UDG Update

Chairman’s Remarks

In August 2006, the Government had high aspirations for raising the design standard of what is built when the Planning Minister Baroness Andrews announced that ‘the Government is putting high quality design at the heart of the planning process’. This saw the introduction of a statement about design to accompany, but not be part of, almost all planning applications. This has quickly become part of the common language of applications alongside planning statements, application forms and transport assessments. However, the Design and Access Statement has become the most prominent of all the application documents – it is the most commonly and often the only report read.

Despite this, it is clear to us at the UDG that authors and audiences alike, including local authority planners, are getting statements very wrong.

There are still many miles between a statement that informs the reader, explains the scheme, sets the aspiration and delivers a narrative about the design process and one that makes vague assertions dressing up the scheme as innovative, well-designed, of high quality and the best thing to happen in the area.

In response, the UDG has produced a new publication focused on writing good statements about design and it recognises that the starting point is the Government Circular (and CABE’s Design and Access Statements: How to write, read and use them, June 2006). However it goes further in explaining that access issues are part of good urban design and that by using the tools of urban design it is far harder to hide poor design, and far, far easier to promote good, sound design. Equally, we hope that it will give much needed guidance to local authority planners assessing schemes and help them to realise that good design exists in all schemes and that design is rarely a linear process - it is about making the right decisions at the right time.

My hope is that this publication will make it easier for promoters of good design to prevent the erosion of their schemes by the ill-informed or poorly-trained who misguidedly argue personal preference over good design. A well thought-out Design and Access Statement can make a clear case for high quality design, regardless of style, and help prevent the slide towards mediocrity in design that is prevalent in what is being built today.

The UDG’s publication is available from Thomas Telford from March 2008.

Ben van Bruggen

The UDG’s Director Robert Huxford announces new initiatives

We are all supposed to be in the age of information. The knowledge economy is all the rage. But in this sea of information where is knowledge to be found? The answer is in the Urban Design Group’s e-mail newsletter! Each week we trawl for useful information in the government and websites covering other countries looking for new legislation, guidance, policy and technological developments.  There is information about jobs and events too. If you are not receiving the newsletter and would like to, please contact admin@udg.org.uk.

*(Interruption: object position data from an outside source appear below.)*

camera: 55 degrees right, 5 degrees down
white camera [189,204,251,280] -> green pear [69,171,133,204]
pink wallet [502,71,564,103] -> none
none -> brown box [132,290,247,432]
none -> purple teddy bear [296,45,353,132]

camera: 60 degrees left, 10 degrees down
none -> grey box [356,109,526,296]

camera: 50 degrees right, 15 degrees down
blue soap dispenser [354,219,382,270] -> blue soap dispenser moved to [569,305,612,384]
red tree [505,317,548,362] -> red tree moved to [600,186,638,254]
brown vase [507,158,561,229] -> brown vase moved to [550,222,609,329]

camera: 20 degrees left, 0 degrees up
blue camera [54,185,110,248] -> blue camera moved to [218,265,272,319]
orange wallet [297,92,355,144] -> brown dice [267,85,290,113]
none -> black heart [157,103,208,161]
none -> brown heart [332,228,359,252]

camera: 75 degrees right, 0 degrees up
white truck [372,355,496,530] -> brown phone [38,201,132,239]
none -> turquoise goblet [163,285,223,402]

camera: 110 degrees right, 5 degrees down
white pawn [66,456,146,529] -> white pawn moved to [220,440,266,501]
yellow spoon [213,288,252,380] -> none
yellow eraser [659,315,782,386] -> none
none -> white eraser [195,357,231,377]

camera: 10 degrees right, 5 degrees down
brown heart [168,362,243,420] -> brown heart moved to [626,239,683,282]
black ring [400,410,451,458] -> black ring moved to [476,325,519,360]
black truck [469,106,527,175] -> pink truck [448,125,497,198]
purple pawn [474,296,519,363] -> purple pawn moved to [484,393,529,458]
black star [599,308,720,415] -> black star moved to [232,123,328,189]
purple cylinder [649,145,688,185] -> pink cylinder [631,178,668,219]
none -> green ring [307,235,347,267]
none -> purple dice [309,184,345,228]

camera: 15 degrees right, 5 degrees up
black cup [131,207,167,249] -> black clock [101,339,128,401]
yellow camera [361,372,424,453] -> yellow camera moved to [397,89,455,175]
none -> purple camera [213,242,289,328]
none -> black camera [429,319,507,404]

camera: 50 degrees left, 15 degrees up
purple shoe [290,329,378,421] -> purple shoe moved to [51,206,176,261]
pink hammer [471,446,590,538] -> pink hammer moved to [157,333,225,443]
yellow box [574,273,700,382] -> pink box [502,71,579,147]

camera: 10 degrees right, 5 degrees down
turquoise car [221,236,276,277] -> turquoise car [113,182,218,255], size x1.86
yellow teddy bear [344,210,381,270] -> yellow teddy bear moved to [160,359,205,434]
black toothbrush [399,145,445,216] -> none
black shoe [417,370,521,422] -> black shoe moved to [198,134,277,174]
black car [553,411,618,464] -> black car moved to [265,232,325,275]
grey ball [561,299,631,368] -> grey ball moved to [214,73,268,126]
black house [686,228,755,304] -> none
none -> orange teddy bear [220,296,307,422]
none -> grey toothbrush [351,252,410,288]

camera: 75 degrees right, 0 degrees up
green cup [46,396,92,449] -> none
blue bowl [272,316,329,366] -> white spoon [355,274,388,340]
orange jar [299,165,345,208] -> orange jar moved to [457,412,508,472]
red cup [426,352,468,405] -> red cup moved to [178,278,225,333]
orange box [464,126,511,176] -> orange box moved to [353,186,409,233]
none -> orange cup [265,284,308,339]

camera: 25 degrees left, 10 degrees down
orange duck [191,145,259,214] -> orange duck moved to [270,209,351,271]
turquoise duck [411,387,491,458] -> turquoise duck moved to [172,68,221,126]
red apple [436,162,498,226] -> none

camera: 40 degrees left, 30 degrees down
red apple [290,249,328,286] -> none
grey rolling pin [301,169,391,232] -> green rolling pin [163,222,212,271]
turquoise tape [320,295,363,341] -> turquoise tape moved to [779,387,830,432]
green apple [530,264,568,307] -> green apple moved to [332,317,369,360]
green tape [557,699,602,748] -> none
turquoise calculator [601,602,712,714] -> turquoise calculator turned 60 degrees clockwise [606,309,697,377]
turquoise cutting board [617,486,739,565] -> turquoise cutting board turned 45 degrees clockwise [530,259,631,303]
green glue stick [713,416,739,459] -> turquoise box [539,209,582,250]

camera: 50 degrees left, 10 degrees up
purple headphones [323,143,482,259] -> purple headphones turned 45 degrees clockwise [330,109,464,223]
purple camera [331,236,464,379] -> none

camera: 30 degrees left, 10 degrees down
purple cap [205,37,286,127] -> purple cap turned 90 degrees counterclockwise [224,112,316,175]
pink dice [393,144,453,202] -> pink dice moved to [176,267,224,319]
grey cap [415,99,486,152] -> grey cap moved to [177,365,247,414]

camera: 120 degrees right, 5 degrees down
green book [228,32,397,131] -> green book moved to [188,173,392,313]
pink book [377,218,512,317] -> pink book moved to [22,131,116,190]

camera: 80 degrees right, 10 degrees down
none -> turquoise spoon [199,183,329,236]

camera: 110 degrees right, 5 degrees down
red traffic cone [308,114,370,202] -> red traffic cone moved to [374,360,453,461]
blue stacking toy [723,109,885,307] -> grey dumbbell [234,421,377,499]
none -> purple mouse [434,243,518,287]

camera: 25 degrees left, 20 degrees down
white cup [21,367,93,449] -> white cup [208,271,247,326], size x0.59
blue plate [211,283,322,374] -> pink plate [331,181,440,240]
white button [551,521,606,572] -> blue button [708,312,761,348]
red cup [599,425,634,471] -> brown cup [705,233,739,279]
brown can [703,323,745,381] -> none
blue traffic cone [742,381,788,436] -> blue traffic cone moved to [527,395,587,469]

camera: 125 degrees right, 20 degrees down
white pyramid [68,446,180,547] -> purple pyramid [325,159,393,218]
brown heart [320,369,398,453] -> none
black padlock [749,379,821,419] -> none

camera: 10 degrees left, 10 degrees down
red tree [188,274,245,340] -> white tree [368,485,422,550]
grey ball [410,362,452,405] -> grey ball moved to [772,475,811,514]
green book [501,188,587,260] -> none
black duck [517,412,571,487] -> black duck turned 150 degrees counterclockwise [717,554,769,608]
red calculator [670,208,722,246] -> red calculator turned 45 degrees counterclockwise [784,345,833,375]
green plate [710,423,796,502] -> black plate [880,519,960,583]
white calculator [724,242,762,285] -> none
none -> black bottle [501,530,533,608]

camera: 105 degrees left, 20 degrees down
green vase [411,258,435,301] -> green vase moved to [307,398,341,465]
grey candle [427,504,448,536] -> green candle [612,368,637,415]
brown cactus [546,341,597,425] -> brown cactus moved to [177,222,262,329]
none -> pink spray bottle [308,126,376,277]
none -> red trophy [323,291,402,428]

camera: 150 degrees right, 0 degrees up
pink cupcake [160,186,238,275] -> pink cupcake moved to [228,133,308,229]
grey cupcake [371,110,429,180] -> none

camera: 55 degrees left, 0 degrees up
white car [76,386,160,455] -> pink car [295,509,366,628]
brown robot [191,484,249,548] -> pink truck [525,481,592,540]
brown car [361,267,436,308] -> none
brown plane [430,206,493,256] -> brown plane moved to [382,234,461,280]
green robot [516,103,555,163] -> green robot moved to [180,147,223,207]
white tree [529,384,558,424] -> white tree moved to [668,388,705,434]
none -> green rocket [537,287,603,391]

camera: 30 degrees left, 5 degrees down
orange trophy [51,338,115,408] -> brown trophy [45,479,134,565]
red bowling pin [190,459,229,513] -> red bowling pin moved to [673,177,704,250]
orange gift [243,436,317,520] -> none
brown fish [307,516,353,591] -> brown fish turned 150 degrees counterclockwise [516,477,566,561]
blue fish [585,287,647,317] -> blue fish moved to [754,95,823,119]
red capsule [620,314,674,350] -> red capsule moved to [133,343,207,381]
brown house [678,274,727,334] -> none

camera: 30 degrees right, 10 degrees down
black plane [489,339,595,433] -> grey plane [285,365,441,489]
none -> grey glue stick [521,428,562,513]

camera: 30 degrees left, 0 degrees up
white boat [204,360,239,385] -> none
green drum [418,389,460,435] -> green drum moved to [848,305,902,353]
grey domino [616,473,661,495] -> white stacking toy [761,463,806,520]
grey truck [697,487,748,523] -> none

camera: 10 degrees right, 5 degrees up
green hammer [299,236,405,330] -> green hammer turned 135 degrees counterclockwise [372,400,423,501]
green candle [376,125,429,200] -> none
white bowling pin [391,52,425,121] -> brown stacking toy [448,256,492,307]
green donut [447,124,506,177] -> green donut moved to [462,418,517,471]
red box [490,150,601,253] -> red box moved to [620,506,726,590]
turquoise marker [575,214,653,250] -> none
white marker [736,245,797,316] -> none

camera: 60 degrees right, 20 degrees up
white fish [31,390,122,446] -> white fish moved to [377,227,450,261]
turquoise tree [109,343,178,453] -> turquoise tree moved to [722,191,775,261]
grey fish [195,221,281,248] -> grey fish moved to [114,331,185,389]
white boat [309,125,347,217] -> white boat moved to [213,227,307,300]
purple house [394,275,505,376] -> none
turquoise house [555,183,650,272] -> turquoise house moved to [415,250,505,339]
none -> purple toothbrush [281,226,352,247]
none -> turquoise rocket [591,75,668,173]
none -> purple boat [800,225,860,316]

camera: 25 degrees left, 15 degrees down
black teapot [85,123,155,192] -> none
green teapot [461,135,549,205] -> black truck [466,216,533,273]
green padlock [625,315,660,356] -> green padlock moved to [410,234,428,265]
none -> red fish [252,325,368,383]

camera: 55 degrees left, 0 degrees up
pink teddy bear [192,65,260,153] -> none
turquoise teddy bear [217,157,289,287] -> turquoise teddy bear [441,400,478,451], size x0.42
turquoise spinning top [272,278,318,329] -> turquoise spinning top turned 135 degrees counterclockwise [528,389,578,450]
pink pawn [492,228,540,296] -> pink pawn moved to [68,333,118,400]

Urban Design Week 2008 is scheduled to take place between 15-22 September, and is an opportunity for us all to raise the profile of urban design. Please think about getting involved, possibly by running an event locally where you live or work. Extra help on this is being provided by UDG past Chairman Barry Sellers who is producing an e-booklet full of ideas and suggestions for activities and how they can be undertaken. We will send this by e-mail nearer the time.

The Urban Design Group is setting up its own free-to-join e-mail discussion forum using a first-rate service provided by the UK universities JISCmail system. If you would like to join in, either go to www.jiscmail.ac.uk and search for ‘URBANDESIGN’ or follow the links that are being sent out in the UDG e-mail newsletter.

What is urban design? The essay that explores this question on the Urban Design Group website, introduces urban design as the collaborative and multi-disciplinary process of shaping the physical setting for life in cities, towns and villages. It is a definition that is capable of embracing many different people, professions and activity. However many of us instinctively like to refine definitions to make them more precise. The philosopher Karl Popper cautions us against sterile debates on definition, while the world around moves on. But it seems that a valuable step forward is being made. For the past 18 months, Rob Cowan has been working on Capacitycheck, a tool that can be used to assess the skills of an individual, the design capacity of an organisation, or the input required for a project. It has necessarily involved providing a more precise listing of the activities in urban design, but rather than excluding individuals, Capacitycheck potentially makes urban design more inclusive than ever before by defining urban design as a method of working: something to which we all can aspire. Capacitycheck is due to be published later in the year by the Urban Design Alliance, and will mark an important step forward for urban design.